Votre objectif: Modifiez la liste ci-dessous en remplaçant « Active » par « Inactive ». Ne changez rien d'autre.

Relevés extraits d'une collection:
################
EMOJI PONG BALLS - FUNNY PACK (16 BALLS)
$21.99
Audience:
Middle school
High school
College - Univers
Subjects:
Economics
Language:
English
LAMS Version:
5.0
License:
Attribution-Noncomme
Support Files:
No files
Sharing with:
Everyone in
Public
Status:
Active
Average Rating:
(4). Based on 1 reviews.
################
Tâche accomplie:
EMOJI PONG BALLS - FUNNY PACK (16 BALLS)
$21.99
Audience:
Middle school
High school
College - Univers
Subjects:
Economics
Language:
English
LAMS Version:
5.0
License:
Attribution-Noncomme
Support Files:
No files
Sharing with:
Everyone in
Public
Status:
Inactive
Average Rating:
(4). Based on 1 reviews.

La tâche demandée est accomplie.